───── STORED DATA

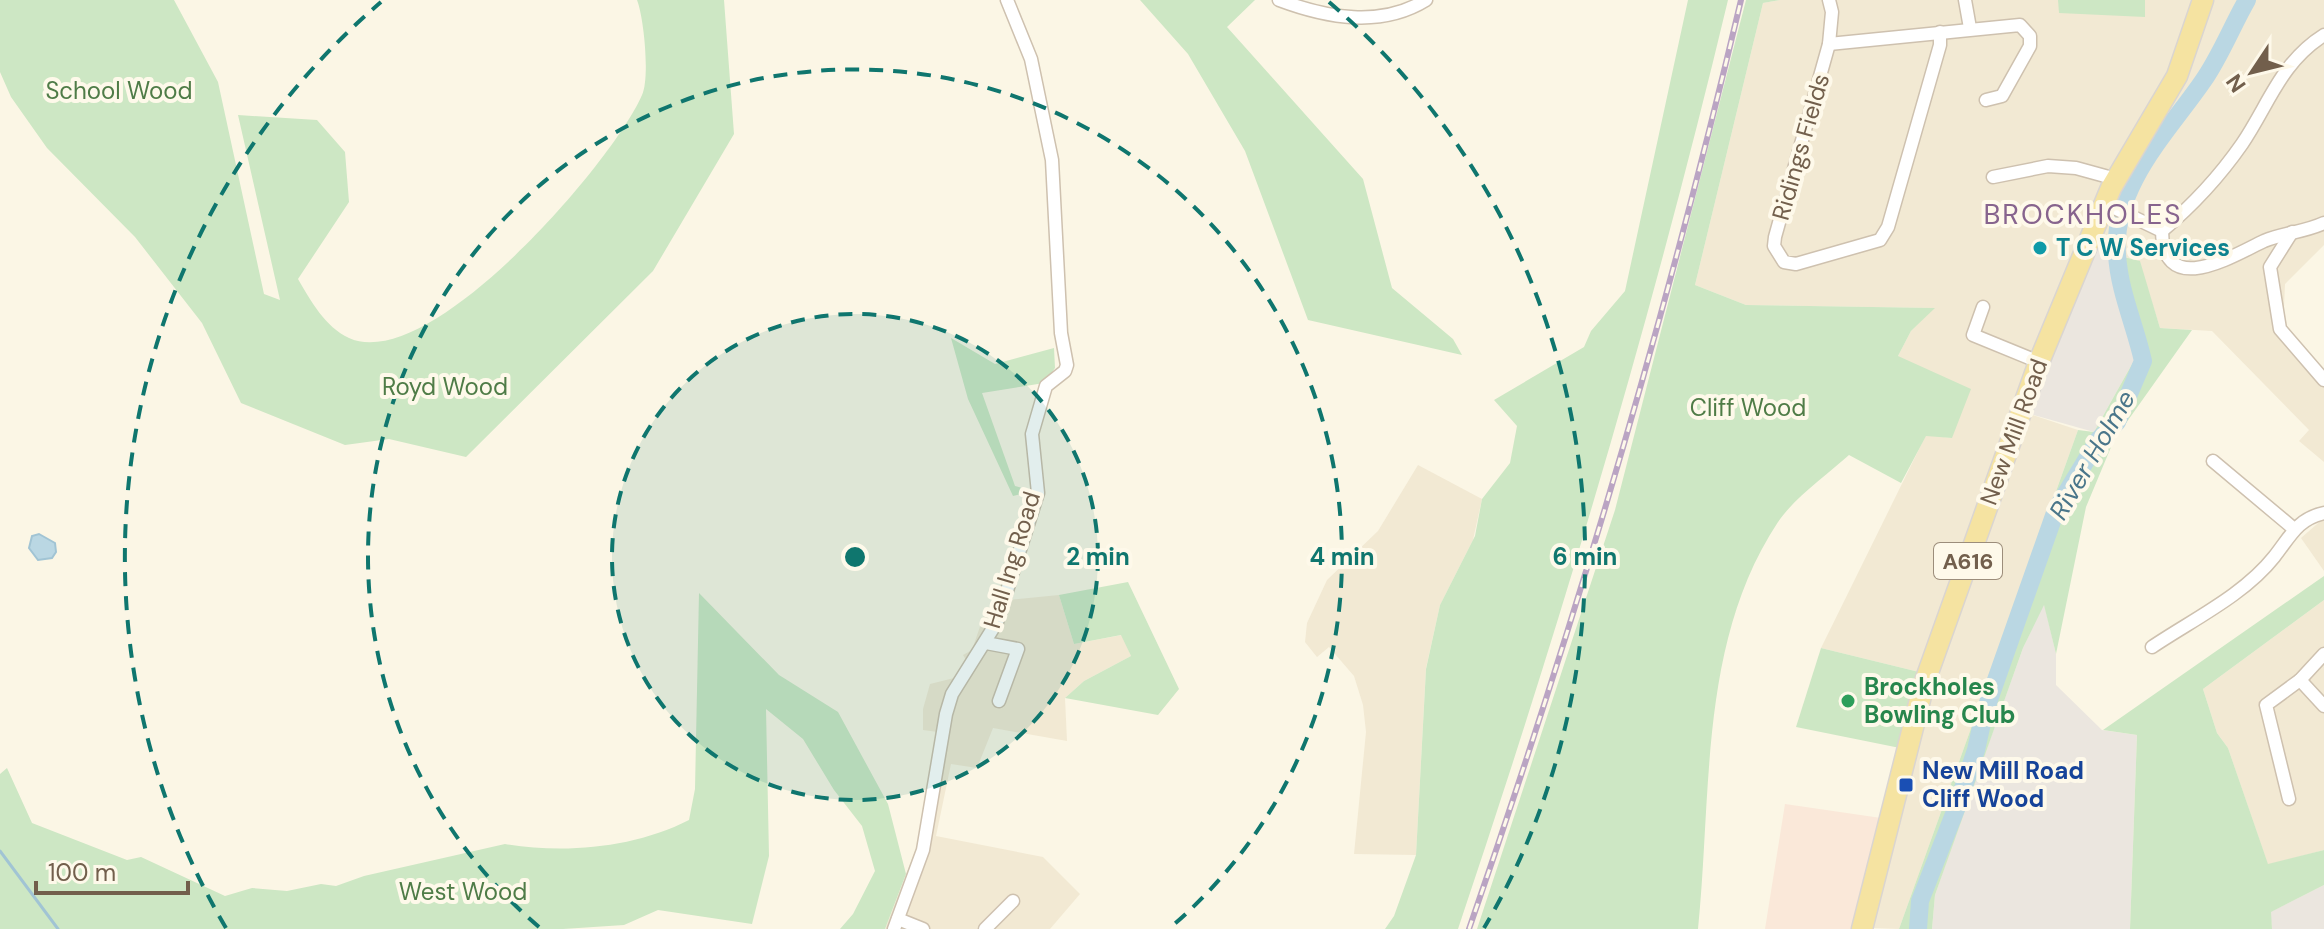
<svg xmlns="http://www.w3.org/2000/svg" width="2324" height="929" font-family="'DM Sans',sans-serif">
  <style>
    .residential { fill: #f2e9d3 }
    .commercial { fill: #fae8d9 }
    .industrial { fill: #ebe6df }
    .green { fill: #cde7c4 }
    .water { fill: #bad7e3; stroke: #a1c4d4; stroke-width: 2 }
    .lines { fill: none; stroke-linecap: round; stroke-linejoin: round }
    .stream { stroke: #a1c4d4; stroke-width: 3 }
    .river { stroke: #bad7e3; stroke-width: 18 }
    .minor-casing { stroke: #cec1af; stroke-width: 15 }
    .primary-casing { stroke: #dad5d0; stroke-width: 23 }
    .minor { stroke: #fff; stroke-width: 12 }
    .primary { stroke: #f5e3a1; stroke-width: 20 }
    .rail-casing { stroke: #baa4c3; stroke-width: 6 }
    .rail { stroke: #fef9ea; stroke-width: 3; stroke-dasharray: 9; stroke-linecap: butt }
    .ring { fill: none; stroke: #0f766e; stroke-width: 4; stroke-dasharray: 14 10 }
    .culture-dot { fill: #0f9aa8; stroke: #fef9ea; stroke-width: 3 }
    .leisure-dot { fill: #2e9e5b; stroke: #fef9ea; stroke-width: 3 }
    .transit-dot { fill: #1a4fb4; stroke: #fef9ea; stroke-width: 3 }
    .labels { text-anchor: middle; stroke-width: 8; stroke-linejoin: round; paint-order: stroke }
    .shield { fill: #fef9ea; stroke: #9c8d7b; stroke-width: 2 }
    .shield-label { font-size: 22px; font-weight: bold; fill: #725f4c }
    .park-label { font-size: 24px; fill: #4f7c47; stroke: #fef9ea }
    .street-label { font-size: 24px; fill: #725f4c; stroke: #fef9ea }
    .culture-label { font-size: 24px; font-weight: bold; fill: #0d838f; stroke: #fef9ea; text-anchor: start }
    .leisure-label { font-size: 24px; font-weight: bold; fill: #27864d; stroke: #fef9ea; text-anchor: start }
    .transit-label { font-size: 24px; font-weight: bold; fill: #164399; stroke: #fef9ea; text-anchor: start }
    .water-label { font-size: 26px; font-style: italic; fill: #4a768a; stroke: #fef9ea }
    .quarter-label { font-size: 28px; letter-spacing: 2px; fill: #87648e; stroke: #fef9ea }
    .centre { fill: #0f766e; stroke: #fef9ea; stroke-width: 4 }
    .ring-label { font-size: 24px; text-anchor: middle; font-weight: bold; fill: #0f766e; stroke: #fef9ea; stroke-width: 8; stroke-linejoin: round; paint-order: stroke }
  </style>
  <rect width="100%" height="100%" fill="#fbf6e5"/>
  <!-- residential -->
  <g class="residential">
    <polygon points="1780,0 2324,0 2324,245 2285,284 2283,331 2324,380 2324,462 2299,441 2309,430 2212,331 2160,328 2139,261 2101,250 2080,238 2027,413 2078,430 1899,929 1871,928 1919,672 1821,648 1926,435 1952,438 1898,356 1911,331 1934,308 1746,305 1695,285 1763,3"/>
    <polygon points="1418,465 1482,499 1473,540 1440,605 1426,668 1416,855 1354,854 1366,732 1363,705 1354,676 1329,647 1317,657 1305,642 1307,623 1327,580 1378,531"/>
    <polygon points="2324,518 2324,571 2301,538"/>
    <polygon points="1059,595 1074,644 1122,635 1131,656 1084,681 1065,698 1067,741 993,728 977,768 951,764 936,836 1043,857 1080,894 1050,929 885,929 927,820 938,732 923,730 923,709 930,684 954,678 966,660 963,655 972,650 985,612 993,611 998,601"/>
    <polygon points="2324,600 2324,850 2268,865 2228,748 2217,733 2203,689"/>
  </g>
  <!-- commercial -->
  <polygon class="commercial" points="1785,804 1881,818 1854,929 1765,929"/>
  <!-- industrial -->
  <g class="industrial">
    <polygon points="2093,246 2120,256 2136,357 2094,432 2027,413"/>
    <polygon points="2044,603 2056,654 2056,685 2102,730 2137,735 2130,929 1932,929 1935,895 1949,854 2023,648"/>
    <polygon points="2324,885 2324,929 2272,929 2270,912"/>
  </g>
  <!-- green -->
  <g class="green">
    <path d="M0,0H174L218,82L264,294L280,300L238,115L317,120L345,152L349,202L298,279C311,301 325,327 349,338C430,375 613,162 642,95C650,78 644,18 637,0H724L734,134L653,271L466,457L389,439L345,445L241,403L202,323L135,237L47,148L11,97L0,72Z"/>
    <polygon points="1140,0 1255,0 1227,27 1363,179 1392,288 1453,339 1462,355 1308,320 1245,151 1188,54"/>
    <path d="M1688,0H1728C1653,314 1561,623 1458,929H1385L1394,916L1416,855L1426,669L1440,605L1475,536L1482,499L1510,463L1517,426L1494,400L1584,347L1591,331L1625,291Z"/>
    <path d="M1746,0H1780L1763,3L1695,285L1746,305L1935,308L1911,331L1898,356L1971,389L1952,438L1926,436L1901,483L1849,455C1827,475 1795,497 1778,522C1699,641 1712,792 1698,929H1477L1615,510Z"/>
    <polygon points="2058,0 2145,0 2145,17 2059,13"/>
    <polygon points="2120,256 2140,261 2160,328 2192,330 2114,440 2086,507 2056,654 2044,605 2023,648 1935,895 1932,929 1899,929 2078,430 2094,432 2136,357"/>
    <polygon points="951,338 995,364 1054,348 1055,368 1044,383 982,393 1015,486 1033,491 1013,496 968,399"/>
    <polygon points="2324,576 2324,600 2203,689 2217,733 2228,748 2268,864 2324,850 2324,885 2271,912 2272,929 2130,929 2137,735 2103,730"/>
    <polygon points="1128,582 1179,689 1158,715 1065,698 1084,681 1131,656 1121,635 1074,644 1059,595"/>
    <path d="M699,593L779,675L838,712L888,804L906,874L885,929H840L853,914L875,871L862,826L834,790L803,739L766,709L769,856L752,924L658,910L624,925L563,929H0V774L7,768L32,823L127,860L141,857L225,896L252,888L287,891L321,884L336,886L364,876L505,844C565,854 634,848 689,820L695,789Z"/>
    <polygon points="1821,648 1919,672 1900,748 1796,727"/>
  </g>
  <!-- water -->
  <polygon class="water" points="39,534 55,543 56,552 52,558 38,560 29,548 32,536"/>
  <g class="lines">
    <!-- stream -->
    <polyline class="stream" points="0,851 58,929"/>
    <!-- river -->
    <path class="river" d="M1918,929L1920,901L1956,809L1976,750L1984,714L2056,510L2099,439L2117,422L2143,361C2135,325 2119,291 2117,254C2112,186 2168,132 2203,81C2220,57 2232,26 2247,0"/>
    <defs>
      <g id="minor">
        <path d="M1279,0C1327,18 1381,28 1426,0"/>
        <polyline points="1829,0 1832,12 1829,44 1775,237 1774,246 1784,262 1796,264 1880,240 1888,227 1940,45 1940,32"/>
        <polyline points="1965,0 1970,28"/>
        <polyline points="1829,44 2020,25 2030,36 2030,46 2002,96 1986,100"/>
        <polyline points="1993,177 2048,166 2076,168 2116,179"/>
        <path d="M2104,203L2162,231C2163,300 2234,255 2264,241C2283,233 2305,232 2324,223"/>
        <path d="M2162,231C2193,205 2219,177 2242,144C2269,104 2281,62 2324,35"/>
        <polyline points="2292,232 2270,267 2280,329 2324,380"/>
        <polyline points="1983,307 1973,335 2039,362"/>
        <polyline points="2213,461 2293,528"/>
        <polyline points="986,643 1018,649 999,701"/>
        <path d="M2152,647C2192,620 2244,595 2274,557C2290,537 2297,519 2324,513"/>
        <polyline points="2300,680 2324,706"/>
        <polyline points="2289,799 2266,705 2300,680 2324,654"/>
        <polyline points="898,919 923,929"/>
        <polyline points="894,929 923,850 946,714 952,694 997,622 1038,493 1032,434 1046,386 1065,371 1067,365 1061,333 1052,160 1031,59 1007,0"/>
        <polyline points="985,929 1013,901"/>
      </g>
      <polyline id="primary" points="1862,929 1924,684 2039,362 2111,188 2177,76 2203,0"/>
    </defs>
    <!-- minor casing -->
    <use href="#minor" class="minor-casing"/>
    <!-- primary casing -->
    <use href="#primary" class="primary-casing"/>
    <!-- minor -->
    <use href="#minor" class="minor"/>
    <!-- primary -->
    <use href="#primary" class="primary"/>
    <defs>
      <path id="rail" d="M1469,929C1575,624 1667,314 1741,0"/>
    </defs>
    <!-- rail casing -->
    <use href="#rail" class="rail-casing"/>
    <!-- rail -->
    <use href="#rail" class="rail"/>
  </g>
  <!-- distance rings -->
  <circle cx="855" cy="557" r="243" fill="#0f766e" fill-opacity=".12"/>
  <g class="ring">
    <circle cx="855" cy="557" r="243"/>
    <path d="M539 927A487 487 0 1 1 1171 927"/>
    <path d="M226 928A730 730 0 0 1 381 2M1329 2A730 730 0 0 1 1484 928"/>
  </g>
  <!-- markers -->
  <circle class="culture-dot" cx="2040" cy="248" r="8"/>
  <circle class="leisure-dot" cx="1848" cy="701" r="8"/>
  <rect class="transit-dot" x="1898" y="777" width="16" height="16" rx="4"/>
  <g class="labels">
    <!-- shield labels -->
    <rect class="shield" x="1934" y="543" width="68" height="36" rx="6"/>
    <g class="shield-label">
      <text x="1968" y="569">A616</text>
    </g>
    <!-- park labels -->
    <g class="park-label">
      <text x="119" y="99">School Wood</text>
      <text x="445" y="395">Royd Wood</text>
      <text x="1748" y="416">Cliff Wood</text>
      <text x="463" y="900">West Wood</text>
    </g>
    <!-- street labels -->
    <g class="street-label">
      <text transform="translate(1801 147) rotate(-74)" y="8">Ridings Fields</text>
      <text transform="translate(2014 432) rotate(-70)" y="8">New Mill Road</text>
      <text transform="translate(1012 560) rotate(-73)" y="8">Hall Ing Road</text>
    </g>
    <!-- culture labels -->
    <g class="culture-label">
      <text x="2056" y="256">T C W Services</text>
    </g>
    <!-- leisure labels -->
    <g class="leisure-label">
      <text x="1864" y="695">Brockholes<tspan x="1864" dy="28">Bowling Club</tspan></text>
    </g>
    <!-- transit labels -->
    <g class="transit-label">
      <text x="1922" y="779">New Mill Road<tspan x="1922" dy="28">Cliff Wood</tspan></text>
    </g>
    <!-- water labels -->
    <g class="water-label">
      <text transform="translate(2092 455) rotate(-60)" y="9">River Holme</text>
    </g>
    <!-- quarter labels -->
    <g class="quarter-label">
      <text x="2083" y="224">BROCKHOLES</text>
    </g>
  </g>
  <circle cx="855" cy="557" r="12" class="centre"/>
  <g class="ring-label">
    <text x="1098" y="565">2 min</text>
    <text x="1342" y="565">4 min</text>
    <text x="1585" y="565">6 min</text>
  </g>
  <!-- north arrow -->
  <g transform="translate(2252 72) rotate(235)" stroke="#fef9ea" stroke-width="6" paint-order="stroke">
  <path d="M0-6L14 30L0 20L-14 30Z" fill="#725f4c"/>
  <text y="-12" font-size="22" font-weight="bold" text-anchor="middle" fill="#725f4c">N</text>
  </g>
  <!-- scale -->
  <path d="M36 881v12h152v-12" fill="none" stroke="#725f4c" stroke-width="4"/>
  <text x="48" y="881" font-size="24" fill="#725f4c" stroke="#fef9ea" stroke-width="6" paint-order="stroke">100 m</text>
</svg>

──────────

# BRIEF
Where does "lines" appear in the records above? Copy every line that has it.

# PROBLEM SOLUTION
    .lines { fill: none; stroke-linecap: round; stroke-linejoin: round }
  <g class="lines">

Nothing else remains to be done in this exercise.